Almost three years ago, on the night of 15 April 2019, at the very beginning of Holy Week, the whole world discovered with horror and amazement that fire had engulfed Paris’s Notre Dame Cathedral. After several days of relentless struggle against the flames, the firefighters finally managed to bring the blaze under control and save a few parts of the building—which narrowly escaped total and final destruction.
The emotion was immense and soon it became clear that Notre Dame had to be rebuilt—identically—to make people forget the tragedy and perpetuate the heritage received from past centuries. Donations poured in from France and all over the world to save what could be saved.
It should have been simple.
But very quickly, controversies multiplied on the modalities of the reconstruction, and on the possible transformations, adaptations, and updates that the poor burnt cathedral might undergo. We reported on this in these columns a few weeks ago.
Today, the cathedral is prey to a new kind of threat, from the mayor of Paris Anne Hidalgo, who should be among the first to protect the building and hasten its reconstruction, if for no other reason than because Notre-Dame is one of the major centres of tourism in the French capital.

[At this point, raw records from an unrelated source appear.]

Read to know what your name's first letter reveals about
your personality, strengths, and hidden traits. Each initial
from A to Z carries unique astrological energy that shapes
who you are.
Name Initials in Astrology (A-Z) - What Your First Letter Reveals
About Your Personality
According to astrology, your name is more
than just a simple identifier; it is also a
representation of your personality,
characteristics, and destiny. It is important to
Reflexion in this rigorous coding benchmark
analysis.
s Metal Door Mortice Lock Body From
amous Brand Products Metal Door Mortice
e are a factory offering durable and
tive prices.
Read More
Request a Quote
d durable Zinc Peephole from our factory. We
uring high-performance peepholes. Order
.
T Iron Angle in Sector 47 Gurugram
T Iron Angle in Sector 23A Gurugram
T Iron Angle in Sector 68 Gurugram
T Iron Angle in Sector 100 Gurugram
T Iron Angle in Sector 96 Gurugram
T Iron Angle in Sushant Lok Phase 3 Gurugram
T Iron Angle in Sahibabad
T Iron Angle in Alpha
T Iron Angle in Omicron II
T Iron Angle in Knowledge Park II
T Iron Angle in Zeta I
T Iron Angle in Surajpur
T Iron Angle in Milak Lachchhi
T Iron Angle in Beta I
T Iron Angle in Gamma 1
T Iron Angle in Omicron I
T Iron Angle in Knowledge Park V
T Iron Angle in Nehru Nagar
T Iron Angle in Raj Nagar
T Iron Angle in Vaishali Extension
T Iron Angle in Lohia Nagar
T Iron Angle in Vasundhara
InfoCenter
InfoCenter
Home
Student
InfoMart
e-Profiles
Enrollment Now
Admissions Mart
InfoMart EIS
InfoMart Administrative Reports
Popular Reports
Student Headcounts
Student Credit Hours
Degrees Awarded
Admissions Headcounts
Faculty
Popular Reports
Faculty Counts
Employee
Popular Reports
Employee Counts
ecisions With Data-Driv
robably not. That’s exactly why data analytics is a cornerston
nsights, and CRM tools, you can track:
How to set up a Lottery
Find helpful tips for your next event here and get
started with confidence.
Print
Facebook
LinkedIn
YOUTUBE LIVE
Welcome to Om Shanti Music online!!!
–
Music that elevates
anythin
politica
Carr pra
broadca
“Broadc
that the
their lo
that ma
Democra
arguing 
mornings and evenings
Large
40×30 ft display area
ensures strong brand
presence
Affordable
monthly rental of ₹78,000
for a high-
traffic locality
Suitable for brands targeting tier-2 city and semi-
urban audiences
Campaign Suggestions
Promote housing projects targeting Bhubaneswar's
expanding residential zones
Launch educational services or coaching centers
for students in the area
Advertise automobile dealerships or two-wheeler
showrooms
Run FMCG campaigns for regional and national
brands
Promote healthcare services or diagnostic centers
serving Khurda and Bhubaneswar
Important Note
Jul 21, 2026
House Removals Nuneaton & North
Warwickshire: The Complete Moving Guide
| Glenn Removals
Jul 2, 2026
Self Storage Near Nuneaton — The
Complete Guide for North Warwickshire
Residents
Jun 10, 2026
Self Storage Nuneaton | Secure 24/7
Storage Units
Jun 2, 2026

According to Le Parisien, the city hall would demand a tax for the installation of the building site, more precisely the occupation of the cathedral’s surroundings. For this occupation, the fee would amount to €3.4 million per year, or a total of €25.4 million for the entire duration of the work.
The president of the parliamentary information mission on the restoration of Notre-Dame of Paris, MP Brigitte Kuster, considered Anne Hidalgo’s request “inadmissible.” Indeed, such a tax usually exists for classic building sites. However, this is of course a very special situation, and tax exemptions have been granted in the past: after the fire in Nantes Cathedral in 2020, for example, the city waived its taxes.
But an even more pressing case against the exorbitant tax can be made on the basis of funding. The public establishment in charge of the restoration work only operates on donations, and it seems difficult to imagine that donations could be used to pay a tax to the city of Paris. The person in charge of the site, General Jean-Louis Georgelin, sent a request to the Paris City Council for an exemption from this tax, which has so far remained unanswered. On two occasions, Mayor Anne Hidalgo had received an invitation to visit the construction site, which she ignored.
Hidalgo’s intervention in the restoration project raised even more questions when her pledge, from April 2019, to contribute €50 million to the restoration work, was rescinded. Instead, she decided to allocate the money not to the restoration of the building, but to the reorganisation of the cathedral’s surroundings, to be the subject of a “major international competition” of which one can reasonably expect the worst. Her decision to redirect the money is the subject of much criticism, and in response many municipalities, French and foreign, have chosen to pay sums, both significant and symbolic, to help with the reconstruction.
For the time being, the Socialist mayor of Paris, who is also a presidential candidate, prefers to remain silent. The French institution in charge of public financial control, the Cour des Comptes, could look into the matter to determine whether there is a link between the intention of the donors and the use of their money—in this case, to pay a tax to the city of Paris.
The affair is taking on a dimension that goes far beyond the capital. Finances are a sensitive issue for Anne Hidalgo, who has literally exploded the debt of the city of Paris to the point of exceeding €7 billion. Her move to tax the Notre-Dame construction site has all the appearances of a predictable, if not shameful, strategy to make up for her fiscal shortcomings. In the middle of an election campaign, when Anne Hidalgo is asserting her desire to lead France, the restoration of Notre-Dame is an international issue that she is treating with contempt.